The Zimbelmann Family

The Zimbelmann family was new to Ahwatukee when a pancreatic tumor, thought to have been in remission, reappeared after their March 2018 move from Portland.

An 11-year Army veteran, Steve Zimbelmann lost the battle of his life Oct. 26.  His wife Nancy Zimbelman, an R.N. home health care nurse and their 6-year-old son Jacob ponder their next step after the devastating loss.  

“Steve was planning to get on another clinical trial drug and they were going to do this really intense study of the RNA/DNA of his tumor,” she said. He developed a blood clot in his neck and was put on an injectable blood thinner.
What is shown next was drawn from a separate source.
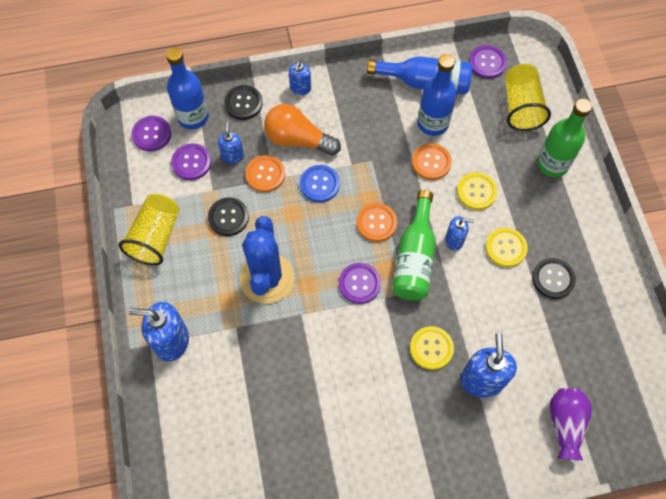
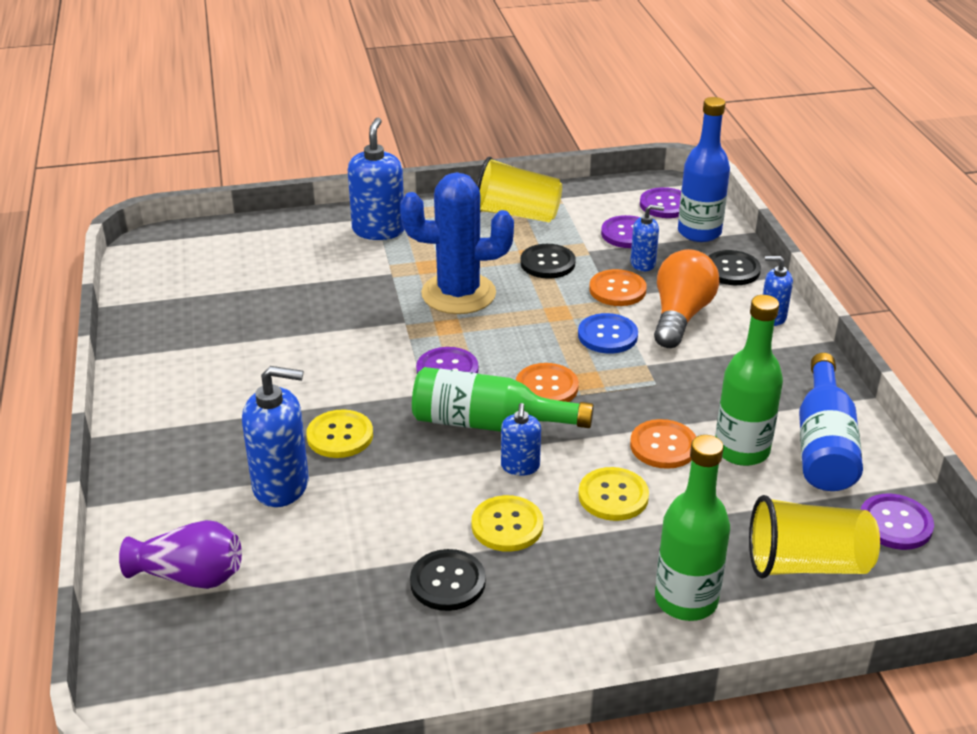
camera: 90 degrees right, 30 degrees down
blue bottle [417,54,457,136] -> green bottle [715,295,783,466]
He was also put on steroids to help with his activity level and increase his appetite. 

“Unfortunately, that steroid in particular was not good for the pancreas or pancreatic cancer and it shut down his adrenal glands, which produce a lot of our hormones. 

“He ended up hospitalized for two weeks due to the injuries of the steroid. He became an insulin-dependent diabetic, lost the ability to walk and sit up in bed.”

“After the two consecutive hospital stays, he was just mentally and physically destroyed and lost his will to keep fighting. So, one morning he was just so weak and tired he fell and we went back to Mayo Clinic. Sitting in the ER we both agreed it was time to go on hospice.

“Jacob and I are not well. Jacob just turned 6. He is grieving and misses his dad. He talks about dying every day. I have had to completely take over all of the financial tasks plus raise a child and grieve. 

“We have our house up for sale and it’s hurting Jacob so much. He doesn’t want to move. I suppose death is part of living but I can’t help to feel angry and ask the question ‘Why Steve?’ He had so much going for him. I’m angry every day.

“For now, we’re planning to stay so Jacob can finish out his school year at Cerritos. We really do love Ahwatukee and have received so much love and support from the school and community, it makes it hard to leave. I think Ahwatukee will be our forever home. 

“Things are starting to get better little by little. We’re going to a grief support group called New Song through Hospice of the Valley. We chose Hospice of the Valley and they were amazing to the very end. Hopefully, we will be back on our feet by mid-year.”